Today, democracy exists as the core ideal of the Western world. In essence, democracy is the very air we breathe – it is a political system that safe-guards are values, though we often take it for granted. Democracy as we know it today has arisen out of a range of political movements over the past millennia. It is born from revolution, rebellion, scientific discovery and shifting philosophical belief.
Its cultural influences, however, can be traced back to the Roman era. Before it became the Roman Empire, the Roman people had existed under a republic, embracing a lot of the characteristics that we recognize in today’s democracy. Its senate was determined by the people (albeit only a very select group of privileged people). It can also be identified as far back as Ancient Greece.

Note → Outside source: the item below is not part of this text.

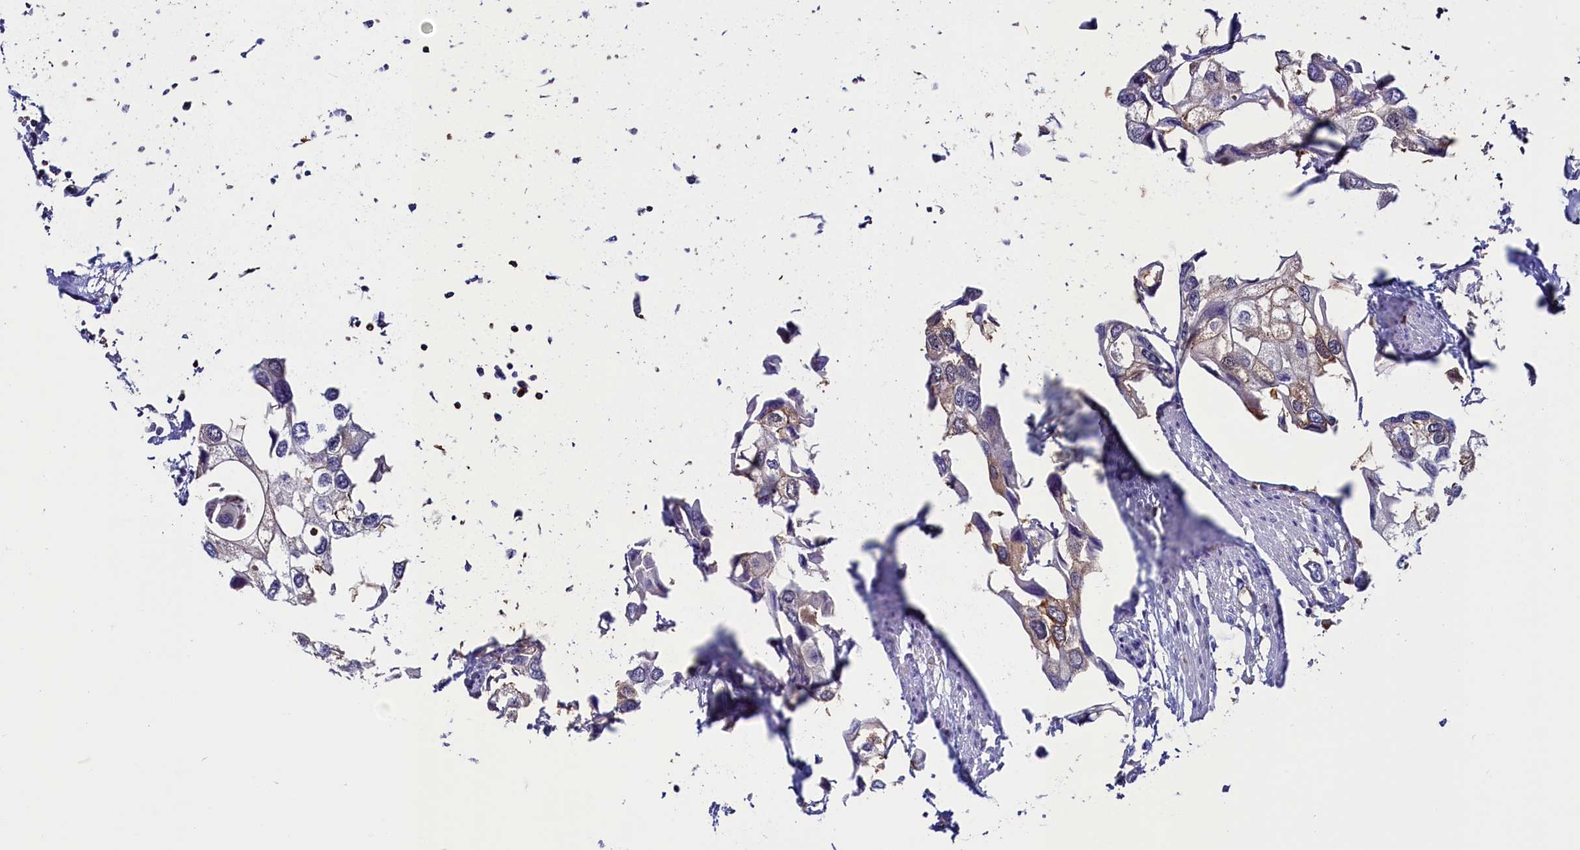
{"staining": {"intensity": "weak", "quantity": "25%-75%", "location": "cytoplasmic/membranous"}, "tissue": "urothelial cancer", "cell_type": "Tumor cells", "image_type": "cancer", "snomed": [{"axis": "morphology", "description": "Urothelial carcinoma, High grade"}, {"axis": "topography", "description": "Urinary bladder"}], "caption": "This micrograph reveals immunohistochemistry staining of urothelial cancer, with low weak cytoplasmic/membranous positivity in approximately 25%-75% of tumor cells.", "gene": "CIAPIN1", "patient": {"sex": "male", "age": 64}}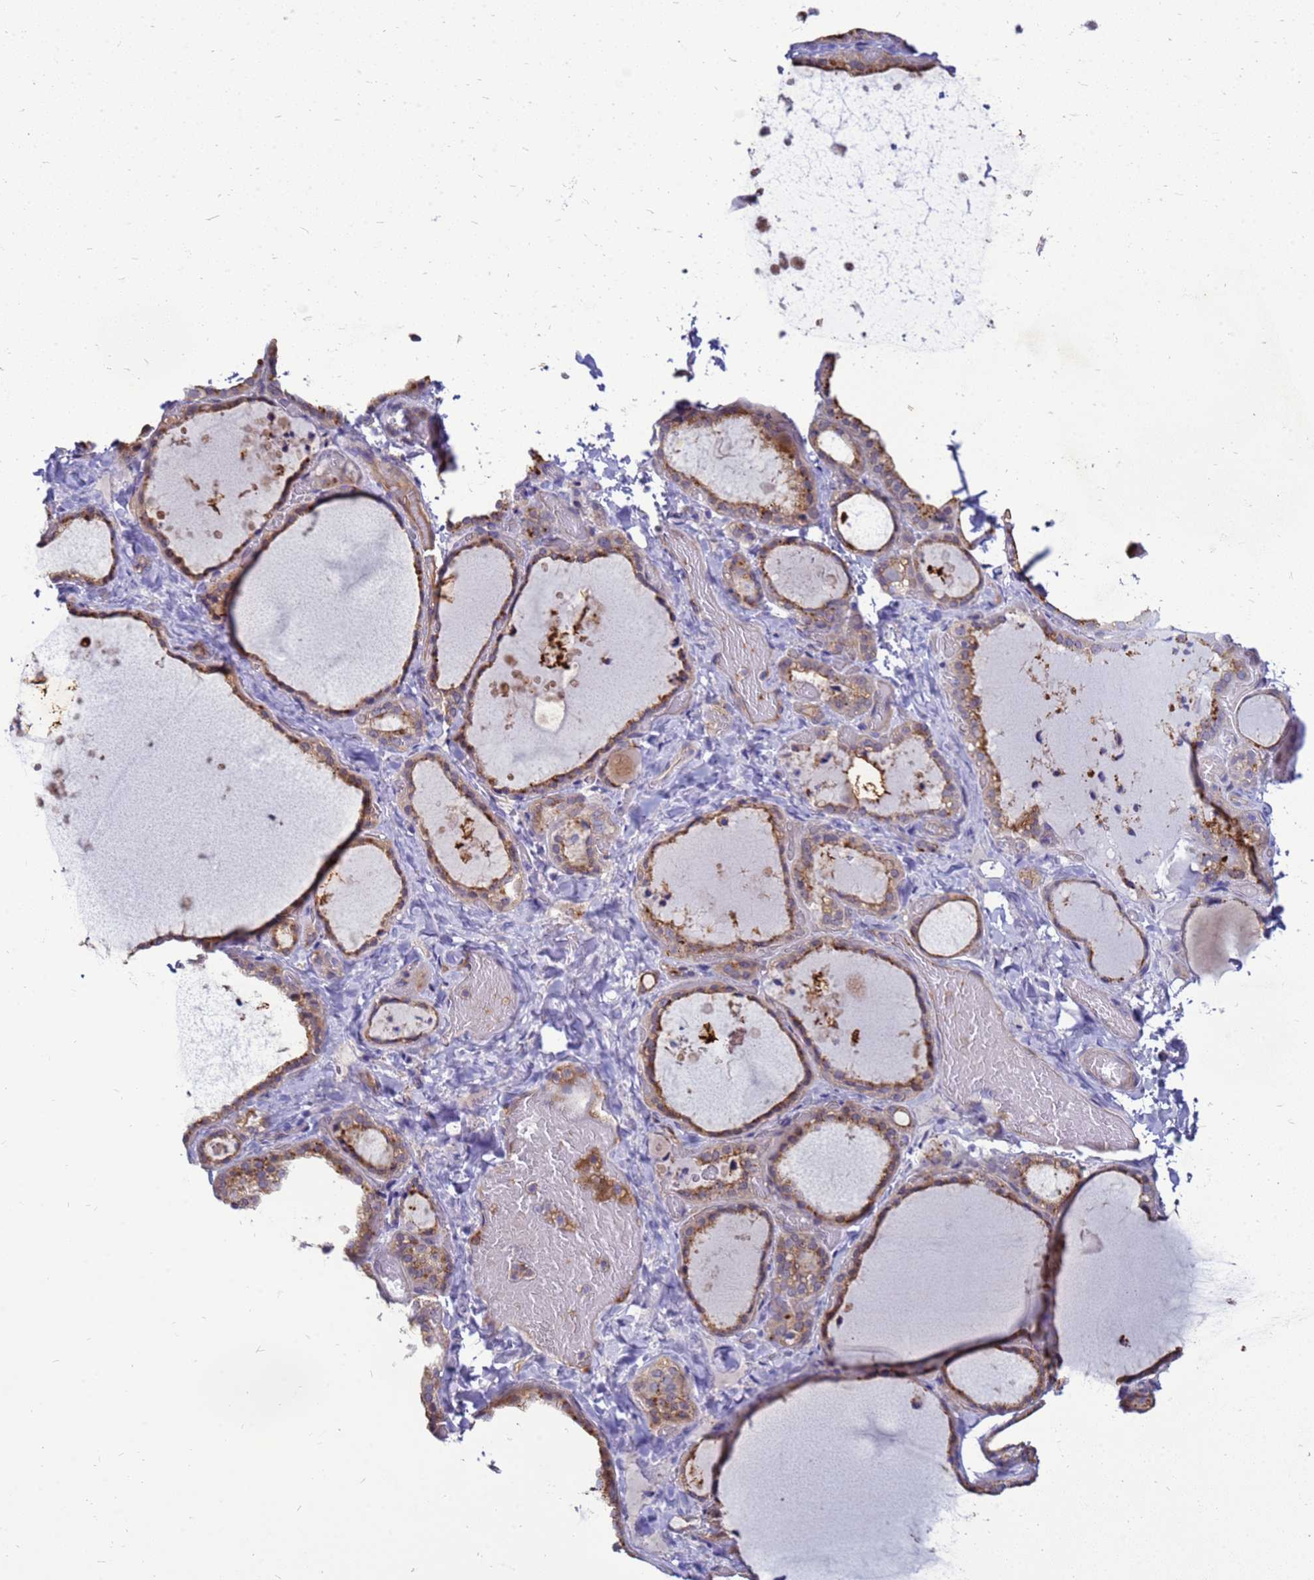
{"staining": {"intensity": "moderate", "quantity": ">75%", "location": "cytoplasmic/membranous"}, "tissue": "thyroid gland", "cell_type": "Glandular cells", "image_type": "normal", "snomed": [{"axis": "morphology", "description": "Normal tissue, NOS"}, {"axis": "topography", "description": "Thyroid gland"}], "caption": "Normal thyroid gland reveals moderate cytoplasmic/membranous positivity in approximately >75% of glandular cells, visualized by immunohistochemistry.", "gene": "ENOPH1", "patient": {"sex": "female", "age": 44}}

These early governments certainly influenced the way that political systems, beliefs and ideals of social equality changed with time. In England, democracy arose from numerous factors. The key turning point was the English Civil War, symbolising the end to absolute monarchy and, for the first time, the creation of a parliament which had a significant degree of power. If we look further back, however, we can see that the beginnings of democracy were evident in the creation of the Magna Carta – the first document to be first forced upon a king by his disgruntled subjects. It was an attempt to limit the power of the king, proclaiming that an individual should be punished through the law of the land rather than have his fate solely subject to the will of the King.
From whichever seed it grows, democracy in all nations exists to serve the liberty of the people – it is regarded as one of humanities most progressive achievements to date.